Even though I have completed my 20-day learning challenge, I am still listening to Dr Popper’s videos.
In one of these videos he says something very important, that i really managed to connect to some of my own experiences only on the third hearing.
Here is what he says:
The speed of life robs us of our ability to fully experience, to fully feel.
He brings up the example of watching the news on TV: a report is about something that happened… by the time you are able to catch up your emotions to the news, the next report is on some celebration and happy music… then the scene changes again, and they report on some miners trapped in the mine after an explosion, but before you could even comprehend, internalize that tragedy, the scene changes again to the weather forecast, or some sports news.
The same thing is happening in books, in movies, TV shows… you never have a chance to just sit with what you heard, saw, experienced.
And, to my utter dismay, the same thing you do to another in the partner calls… you urge them on, not allow them to feel what they feel, to get to the bottom of the horror their life has been… If you are not like that: I am not talking about you.
And the results:
- you sleep fitfully, because your insides are trying to do the work you didn’t allow yourself to do while awake… and of course, a night is almost not enough… so you wake up tired, sluggish, and eventually you get sick.
- You multitask, to keep up with the seeming speed of life… but it is not life that sped up… not really. Life is still happening at life’s speed, but you are trying to keep up with others, so you have indigestion, in every meaning of the word.
- You never give yourself time to be alone, to look at things, you just pile up and pile up, and pile up.
The question has come up for me: why is it that since I have been giving myself more input, I have been writing less articles?
The answer to this question is deep in the invisible… it is invisible to us what the insides do with what you give them as “food for thought”.
- Some people are “researchers” and never have any output… only input, fully and wholly undigested.
- Some people start doing, speaking without having anything to say…
- Some people rush rush rush through life, in their heads… no respite, no rest for them anywhere
It seems that I go, re-listen, and connect the dots… I digest. I make it my own. I turn it into authentic Tree of Life stuff.
I just wrote an article in my healing blog where I am pondering what allows me to be in better health than people of the same age.
And looking at all the articles I have been seeing, that ask the same thing about the Okinawan centenarians, highest number of centenarian anywhere.
And they, the “scientists” and the researchers come up with a bunch of b.s., all politically correct, financially exploitable answers, that are all simple and wrong… As all fixing type of answers are. 1
What is in common: a man who is in the world, and of the world, with not an original thought in their head, not a moment to go deep and really ponder; is that they overtax their system, much like keeping their car run always at a high rpm… rotation per minute… wearing it out?
Most people that I observe have two modes: all out, fast, and all down… stopped.

→ CHALLENGE 1: Sum up the post about the speed of life in two sentences.
→ CHALLENGE 2: In the post about the speed of life, how many days did the author's learning challenge last?
→ CHALLENGE 3: Extend the post about the speed of life, starting after its final sentence.
The listing that comes next is from a separate source.

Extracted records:

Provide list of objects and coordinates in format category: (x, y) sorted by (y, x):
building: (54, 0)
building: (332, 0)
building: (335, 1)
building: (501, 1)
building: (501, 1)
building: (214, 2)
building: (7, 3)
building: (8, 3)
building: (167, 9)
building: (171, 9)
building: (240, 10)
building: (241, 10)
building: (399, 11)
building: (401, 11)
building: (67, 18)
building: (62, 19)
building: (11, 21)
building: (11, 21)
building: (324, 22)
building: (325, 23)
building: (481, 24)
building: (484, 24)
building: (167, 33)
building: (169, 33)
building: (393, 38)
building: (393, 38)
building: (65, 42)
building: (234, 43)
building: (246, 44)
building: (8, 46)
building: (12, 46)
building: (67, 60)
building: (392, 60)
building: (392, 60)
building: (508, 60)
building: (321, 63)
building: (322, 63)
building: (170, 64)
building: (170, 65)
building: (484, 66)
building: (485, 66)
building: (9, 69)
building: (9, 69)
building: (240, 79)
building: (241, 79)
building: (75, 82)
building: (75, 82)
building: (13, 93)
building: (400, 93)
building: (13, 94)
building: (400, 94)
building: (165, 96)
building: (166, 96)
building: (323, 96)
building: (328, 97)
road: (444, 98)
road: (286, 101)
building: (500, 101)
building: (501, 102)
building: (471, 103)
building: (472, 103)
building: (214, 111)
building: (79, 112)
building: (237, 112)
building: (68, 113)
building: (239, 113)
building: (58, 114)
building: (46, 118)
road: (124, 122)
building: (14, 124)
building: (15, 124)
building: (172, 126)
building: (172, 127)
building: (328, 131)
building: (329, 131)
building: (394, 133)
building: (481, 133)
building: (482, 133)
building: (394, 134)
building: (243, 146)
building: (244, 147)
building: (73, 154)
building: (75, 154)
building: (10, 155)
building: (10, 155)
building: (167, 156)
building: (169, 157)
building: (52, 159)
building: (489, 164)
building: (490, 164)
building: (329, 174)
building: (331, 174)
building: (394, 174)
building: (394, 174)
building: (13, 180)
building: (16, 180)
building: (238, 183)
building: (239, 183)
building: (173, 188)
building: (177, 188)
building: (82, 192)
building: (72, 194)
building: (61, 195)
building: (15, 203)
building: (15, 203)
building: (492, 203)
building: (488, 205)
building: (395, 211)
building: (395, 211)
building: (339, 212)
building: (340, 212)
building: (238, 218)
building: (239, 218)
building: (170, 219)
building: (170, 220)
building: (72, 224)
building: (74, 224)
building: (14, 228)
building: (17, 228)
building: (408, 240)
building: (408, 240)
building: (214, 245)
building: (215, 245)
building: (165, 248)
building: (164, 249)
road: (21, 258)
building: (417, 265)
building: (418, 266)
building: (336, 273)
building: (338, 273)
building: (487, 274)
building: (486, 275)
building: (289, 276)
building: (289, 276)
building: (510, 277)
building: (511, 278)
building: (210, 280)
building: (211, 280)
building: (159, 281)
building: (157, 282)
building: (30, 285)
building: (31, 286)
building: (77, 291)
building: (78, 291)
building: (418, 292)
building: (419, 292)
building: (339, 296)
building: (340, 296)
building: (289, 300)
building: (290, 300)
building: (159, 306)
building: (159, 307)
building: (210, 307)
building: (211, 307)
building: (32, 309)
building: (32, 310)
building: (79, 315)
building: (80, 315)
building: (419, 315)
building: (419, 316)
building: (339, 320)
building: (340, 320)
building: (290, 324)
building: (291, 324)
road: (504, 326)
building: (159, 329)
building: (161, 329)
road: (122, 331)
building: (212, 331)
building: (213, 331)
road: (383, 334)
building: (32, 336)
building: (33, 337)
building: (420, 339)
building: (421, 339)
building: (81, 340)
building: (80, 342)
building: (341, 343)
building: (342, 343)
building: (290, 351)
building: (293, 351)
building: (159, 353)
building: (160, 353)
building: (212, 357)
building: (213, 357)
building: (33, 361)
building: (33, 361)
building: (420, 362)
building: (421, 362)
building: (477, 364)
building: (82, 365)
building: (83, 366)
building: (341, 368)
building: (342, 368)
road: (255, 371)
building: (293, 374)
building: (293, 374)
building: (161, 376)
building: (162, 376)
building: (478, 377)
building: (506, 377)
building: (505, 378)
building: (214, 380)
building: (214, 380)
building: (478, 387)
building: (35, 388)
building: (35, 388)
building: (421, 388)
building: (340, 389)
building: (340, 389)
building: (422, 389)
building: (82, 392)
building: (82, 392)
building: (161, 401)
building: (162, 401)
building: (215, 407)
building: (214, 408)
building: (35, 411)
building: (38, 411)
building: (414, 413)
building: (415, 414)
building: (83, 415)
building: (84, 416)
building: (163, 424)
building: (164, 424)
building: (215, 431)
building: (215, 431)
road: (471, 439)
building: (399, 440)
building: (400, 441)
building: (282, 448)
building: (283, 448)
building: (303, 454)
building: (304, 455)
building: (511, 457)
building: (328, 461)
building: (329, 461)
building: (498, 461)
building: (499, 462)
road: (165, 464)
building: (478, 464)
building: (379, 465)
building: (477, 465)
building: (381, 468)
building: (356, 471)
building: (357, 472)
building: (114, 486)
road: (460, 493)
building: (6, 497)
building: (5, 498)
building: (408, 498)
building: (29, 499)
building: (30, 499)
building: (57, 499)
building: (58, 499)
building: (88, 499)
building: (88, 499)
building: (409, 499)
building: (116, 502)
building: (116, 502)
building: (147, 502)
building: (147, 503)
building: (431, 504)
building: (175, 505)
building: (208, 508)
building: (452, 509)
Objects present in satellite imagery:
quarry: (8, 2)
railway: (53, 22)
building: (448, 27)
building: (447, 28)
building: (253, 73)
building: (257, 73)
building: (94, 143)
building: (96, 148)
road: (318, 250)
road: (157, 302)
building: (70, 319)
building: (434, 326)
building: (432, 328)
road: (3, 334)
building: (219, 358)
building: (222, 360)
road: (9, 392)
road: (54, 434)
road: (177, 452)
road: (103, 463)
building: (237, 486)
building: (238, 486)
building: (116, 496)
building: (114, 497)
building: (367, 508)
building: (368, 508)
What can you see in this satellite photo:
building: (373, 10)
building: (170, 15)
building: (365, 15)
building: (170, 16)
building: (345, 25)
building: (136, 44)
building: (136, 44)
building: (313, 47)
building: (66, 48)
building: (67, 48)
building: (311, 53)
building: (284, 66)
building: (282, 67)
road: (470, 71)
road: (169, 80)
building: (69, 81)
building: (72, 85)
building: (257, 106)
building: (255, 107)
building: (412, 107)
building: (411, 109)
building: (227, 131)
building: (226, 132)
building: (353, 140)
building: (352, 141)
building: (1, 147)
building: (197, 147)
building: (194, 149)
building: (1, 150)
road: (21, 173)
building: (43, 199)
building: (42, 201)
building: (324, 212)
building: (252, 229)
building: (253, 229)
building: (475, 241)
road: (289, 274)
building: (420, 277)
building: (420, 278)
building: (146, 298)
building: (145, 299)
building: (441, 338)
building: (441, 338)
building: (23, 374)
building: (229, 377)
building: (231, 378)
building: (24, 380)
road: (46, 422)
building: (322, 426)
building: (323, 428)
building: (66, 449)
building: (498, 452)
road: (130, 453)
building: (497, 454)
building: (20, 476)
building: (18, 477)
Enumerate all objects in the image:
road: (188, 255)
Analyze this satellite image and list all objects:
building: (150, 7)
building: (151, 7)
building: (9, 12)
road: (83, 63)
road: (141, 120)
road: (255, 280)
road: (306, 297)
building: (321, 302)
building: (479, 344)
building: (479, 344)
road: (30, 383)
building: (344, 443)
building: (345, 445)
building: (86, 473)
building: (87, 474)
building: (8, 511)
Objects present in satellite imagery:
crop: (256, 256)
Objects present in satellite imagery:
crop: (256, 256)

→ OUTPUT 1: Still listening to Dr Popper's videos, the author passes on his point that the speed of life robs us of the ability to fully experience and feel, as when TV news jumps from a tragedy to the weather forecast before anyone can take it in. The post lists the results, such as fitful sleep, multitasking, and never taking time to be alone, and the author says that going back, re-listening, and connecting the dots is how they digest what they take in.

→ OUTPUT 2: 20 days.

→ OUTPUT 3:
I recommend meditative living
I recommend meditative living where 90% of your life is thoughtful, mindful, where you can run without losing your bearing, without heedless hurry… and where you can sleep allowing the brain to process, sort out, cleanse as it is supposed to. Be in the process of life, not in the supposed goal of the moment.
Neither too much and too intense input, nor too much and too intense output. No hurry in either direction.
No gluttony. No gulping down without fully experiencing. No drinking without thirst, no eating without appetite, no sex without full desire.
And no speaking without someone fully listening.
Chasing, desiring, yearning, rushing for… ugh… let others do that. Whether it is for power, for success, for lust, for being considered a hero, acceptance, for anything… it makes your life very short, and your death long and painful.
Project mode vs. process mode.
Life happens in process mode. Wide cone of vision, fully present, fully involved… glorious. Fully experienced. Whether you are thinking, singing, practicing your guitar, driving, presenting, presenting your husband with divorce papers, finding out that your spouse is fully evil (desire to receive for the self alone), that you’ve been a failure preventing yourself from fully digesting what happened in your life, etc.
Fully engaged.
The first “slogan” that attracted me to transformation was: “vision of a world that works for everyone, with no one and nothing left out”
I didn’t know what it would take, I didn’t know how long it was going to take, but that was the first time in my life that anyone promised that I could be included… that there could be a world where I would not be left out.
In talking to my students, I find that this feeling, feeling left out, is part of everyone… Everyone feels left out. I always thought it was just me…
If nothing else, this can be the source of enormous compassion… and a source of seeing the world, other people as “us”…
As long as you continue seeing yourself as the only victim, the only one left out, the only one suffering (or the only one succeeding) you are in trouble, because now you cannot talk to people, you cannot share, you need to talk at them, and you are alone… not a good place to be.
We were all an inconvenience to out parents. We all disappointed them. We were all abused, one way or another.
We all thought that they were supposed to love us… and in that context: they all abandoned us, betrayed us, cheated us from our due: being loved the way we were.
I have yet to talk to a person who didn’t go through that traumatic realization that parents both love and don’t love, and that you are on your own… And that, maybe, is OK.
When you find out that love, liking, are not under the control of the will… and you either like someone, love someone, or not, you will see that even if people wanted you too, would love you to: you can’t make yourself love someone who you don’t love.
This was a very significant piece of knowledge in my own self-growth: finding out that my mother didn’t love me, and that was just what was so. It stripped away the scrambling to be loved… And allowed me to calm down, start living, and start loving myself.
It made me put my attention to where it could produce results… where I worked for something that wasn’t impossible.
This is a big big big secret very few people will ever tell you.
I found out myself, and then I heard it from that Hungarian psychologist. That’s it. The rest of the world still tells you you need to love… whether you do or you don’t.
If you are a parent, you either love your child or not, you have nothing to say in the matter. But you can be decent with them, be on their side, declare solidarity with them, even if you don’t love them. Treat them as a person, not as a thing that is supposed to make YOU happy, fit your picture of what you wanted, but as an individual who you love when you do, and not when you don’t.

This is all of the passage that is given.